待辦任務
1. 依 Two Sum 題解的「解法解析」，第一個步驟是什麼？
2. 請從 Two Sum 題解所列的最後一行之後續寫下去。

文件節錄
───

# 1. Two Sum

## 題目敘述

Given an array of integers `nums` and an integer `target`, return indices of the two numbers such that they add up to `target`.

You may assume that each input would have exactly one solution, and you may not use the same element twice.

You can return the answer in any order.

Example 1:

``````Input: nums = [2,7,11,15], target = 9
Output: [0,1]
Explanation: Because nums[0] + nums[1] == 9, we return [0, 1].
``````

Example 2:

``````Input: nums = [3,2,4], target = 6
Output: [1,2]
``````

Example 3:

``````Input: nums = [3,3], target = 6
Output: [0,1]
``````

Constraints:

• `2 <= nums.length <= 10**4`
• `-10**9 <= nums[i] <= 10**9`
• `-10**9 <= target <= 10**9`
• Only one valid answer exists.

Follow-up: Can you come up with an algorithm that is less than `O(n**2)` time complexity?

Hint 1:

A really brute force way would be to search for all possible pairs of numbers but that would be too slow. Again, it's best to try out brute force solutions for just for completeness. It is from these brute force solutions that you can come up with optimizations.

Hint 2:

So, if we fix one of the numbers, say `x`, we have to scan the entire array to find the next number `y` which is `value - x` where value is the input parameter. Can we change our array somehow so that this search becomes faster?

Hint 3:

The second train of thought is, without changing the array, can we use additional space somehow? Like maybe a hash map to speed up the search?

## 解法解析

1. 先建立一個 Hash Table
2. 使用迴圈將參數 `nums` 做遍歷
3. 在每一次的遍歷中，將 `nums` 中的元素和 `target` 做相減得到 `diff`
4. 如果在 Hash Table 中不存在則存入其中，如果已經存在則回傳

### 解法範例

#### Go

##### Runtime
``````func twoSum(nums []int, target int) []int {
hash := make(map[int]int)

for i, num := range nums {
if j, ok := hash[target-num]; ok {
return []int{j, i}
}
hash[num] = i
}

return []int{}
}
``````
##### Memory
``````func twoSum(nums []int, target int) []int {
n := len(nums)

───

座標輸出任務
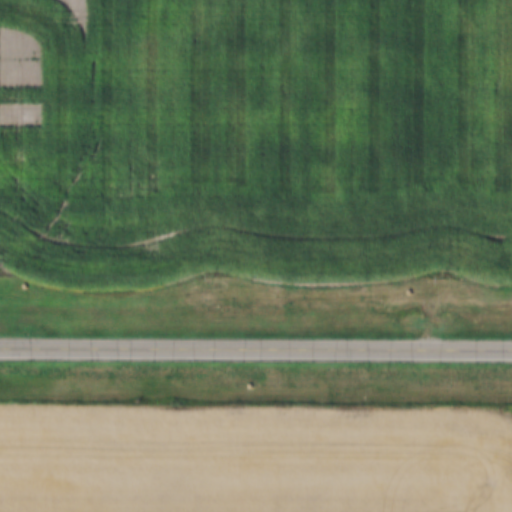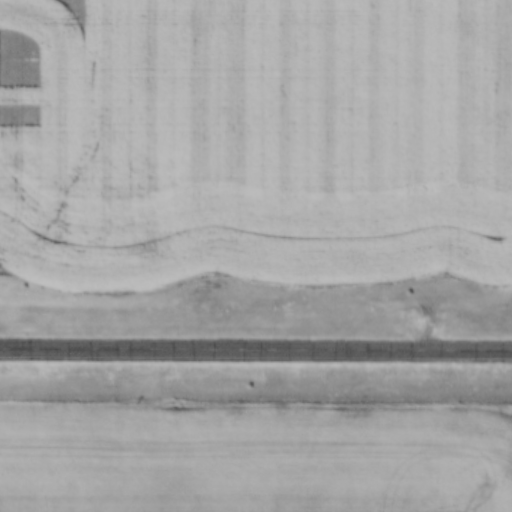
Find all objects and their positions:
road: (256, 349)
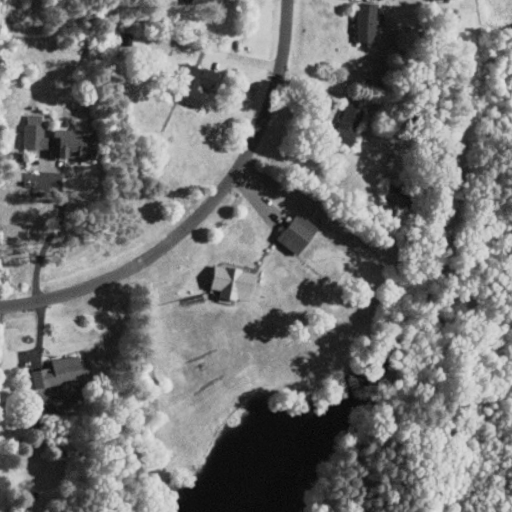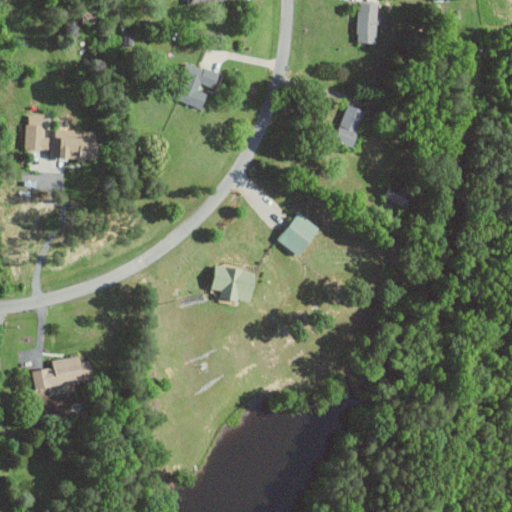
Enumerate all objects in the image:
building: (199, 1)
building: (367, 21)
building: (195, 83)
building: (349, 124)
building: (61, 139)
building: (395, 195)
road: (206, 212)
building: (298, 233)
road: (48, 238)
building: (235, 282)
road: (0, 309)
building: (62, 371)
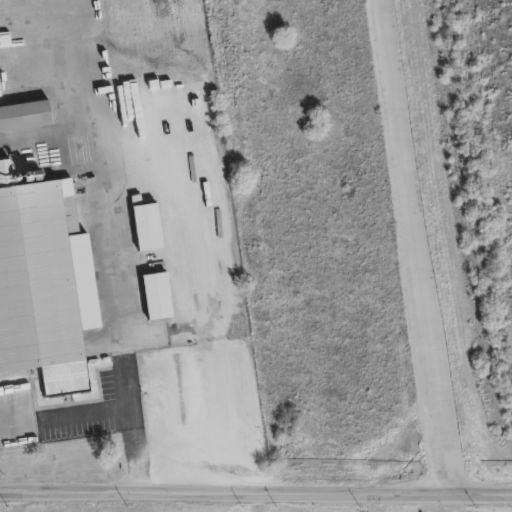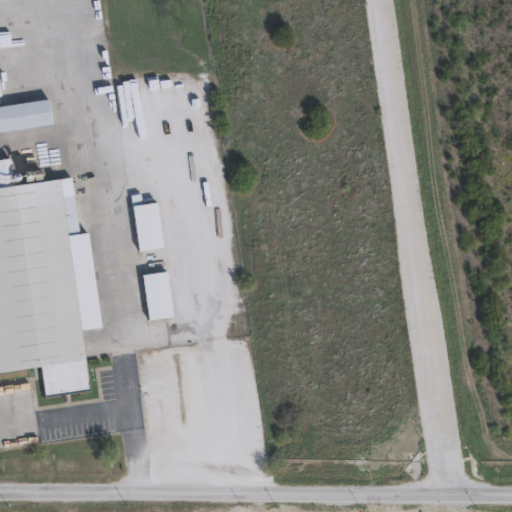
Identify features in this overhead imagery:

───

任務作答
1. 先建立一個 Hash Table。

2.
for i := 0; i < n-1; i++ {
for j := i + 1; j < n; j++ {
if nums[i]+nums[j] == target {
return []int{i, j}
}
}
}
return []int{}
}
``````

#### JavaScript

##### Runtime
``````/**
* @param {number[]} nums
* @param {number} target
* @return {number[]}
*/
var twoSum = function (nums, target) {
const map = new Map();

for (let i = 0; i < nums.length; i++) {
const diff = target - nums[i];
if (map.has(diff)) return [i, map.get(diff)];
map.set(nums[i], i);
}
};
``````
##### Memory
``````/**
* @param {number[]} nums
* @param {number} target
* @return {number[]}
*/
var twoSum = function (nums, target) {
for (let i = 0; i < nums.length; i++) {
const diff = target - nums[i];

if (nums.includes(diff) && i !== nums.indexOf(diff)) {
return [nums.indexOf(diff), i];
}
}
};
``````

#### Kotlin

##### Runtime
``````class Solution {
fun twoSum(nums: IntArray, target: Int): IntArray {
val hash = mutableMapOf<Int, Int>()

for ((index, num) in nums.withIndex()) {
var diff = target - num
if (hash.containsKey(diff)) {
return intArrayOf(hash.getValue(diff), index)
}

hash[num] = index
}

return intArrayOf()
}
}
``````
##### Memory
``````class Solution {
fun twoSum(nums: IntArray, target: Int): IntArray {
for ((index, num) in nums.withIndex()) {
var diff = target - num

if (nums.contains(diff) && nums.indexOf(diff) != index) {
return intArrayOf(nums.indexOf(diff), index)
}
}

return intArrayOf()

}
}
``````

#### PHP

##### Runtime
``````class Solution
{

/**
* @param Integer[] \$nums
* @param Integer \$target
* @return Integer[]
*/
function twoSum(\$nums, \$target)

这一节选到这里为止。